課題文
「ハイリミットゾーン, パドカトル, ファストアズエバー」を含む行から始まり「Reading right to」を含む行で終わる部分を、両端の行も含めて一字一句そのまま書き写してください。画像は答えに入れないでください。

提供データ
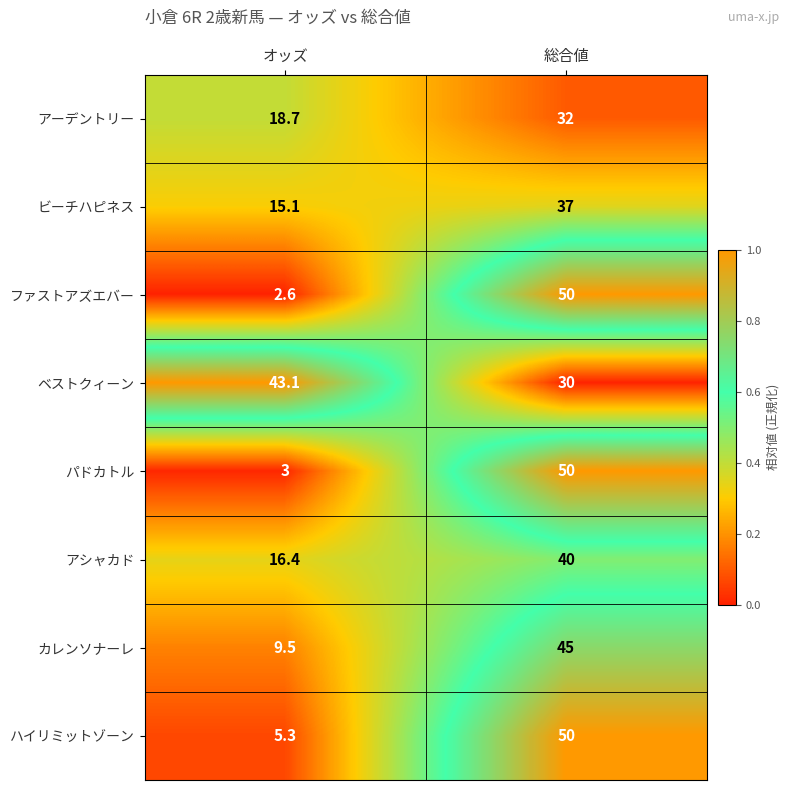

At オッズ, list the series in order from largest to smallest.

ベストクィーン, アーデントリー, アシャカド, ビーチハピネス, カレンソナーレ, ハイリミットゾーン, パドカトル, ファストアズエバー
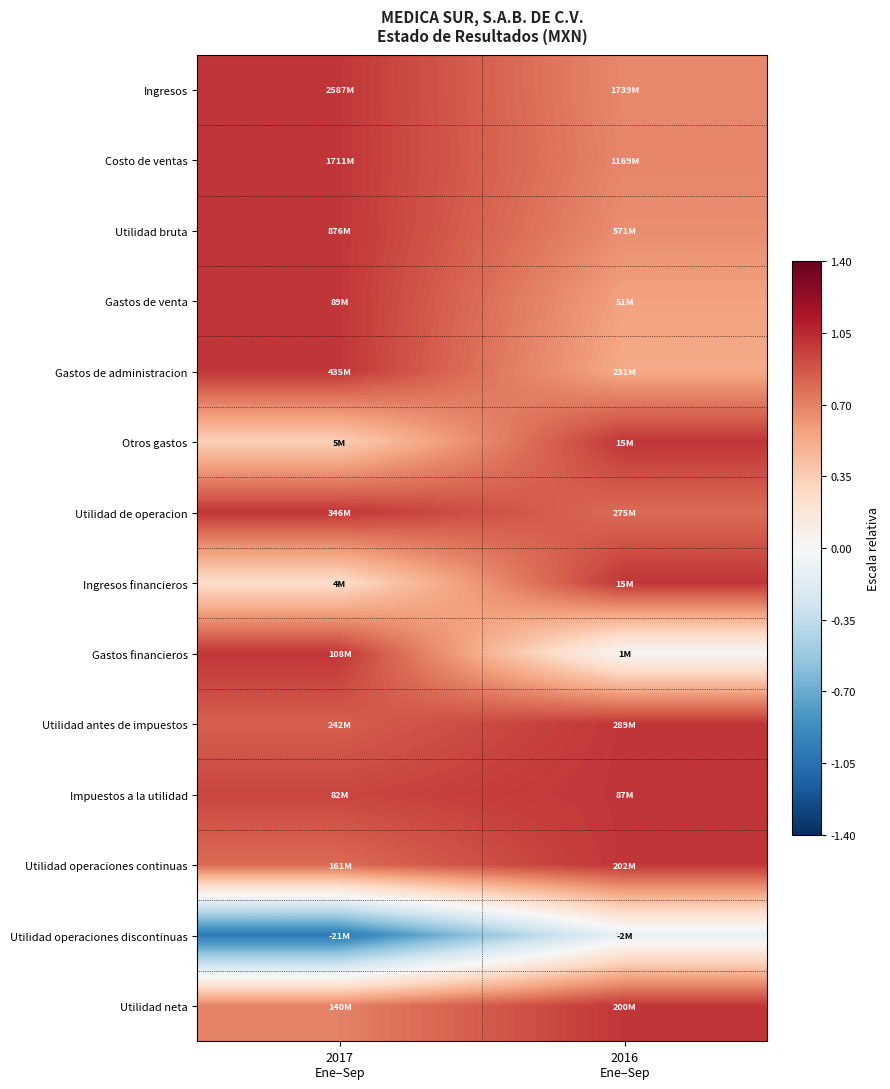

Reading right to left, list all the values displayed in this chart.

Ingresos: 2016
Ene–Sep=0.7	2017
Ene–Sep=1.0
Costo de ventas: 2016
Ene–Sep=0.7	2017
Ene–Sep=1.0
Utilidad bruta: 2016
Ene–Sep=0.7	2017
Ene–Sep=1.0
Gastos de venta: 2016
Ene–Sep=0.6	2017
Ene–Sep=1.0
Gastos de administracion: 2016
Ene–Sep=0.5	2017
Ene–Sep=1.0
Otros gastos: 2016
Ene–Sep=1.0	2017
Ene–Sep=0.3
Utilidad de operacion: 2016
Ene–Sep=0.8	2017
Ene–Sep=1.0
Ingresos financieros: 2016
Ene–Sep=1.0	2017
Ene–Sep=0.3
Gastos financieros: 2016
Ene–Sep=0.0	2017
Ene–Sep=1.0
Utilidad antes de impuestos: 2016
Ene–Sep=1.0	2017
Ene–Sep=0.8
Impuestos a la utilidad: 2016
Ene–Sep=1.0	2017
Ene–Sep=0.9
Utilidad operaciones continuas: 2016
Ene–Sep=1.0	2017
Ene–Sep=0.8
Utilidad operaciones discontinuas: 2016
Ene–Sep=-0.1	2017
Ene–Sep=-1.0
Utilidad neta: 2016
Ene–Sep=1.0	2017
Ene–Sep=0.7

完成例
ベストクィーン, アーデントリー, アシャカド, ビーチハピネス, カレンソナーレ, ハイリミットゾーン, パドカトル, ファストアズエバー

Reading right to left, list all the values displayed in this chart.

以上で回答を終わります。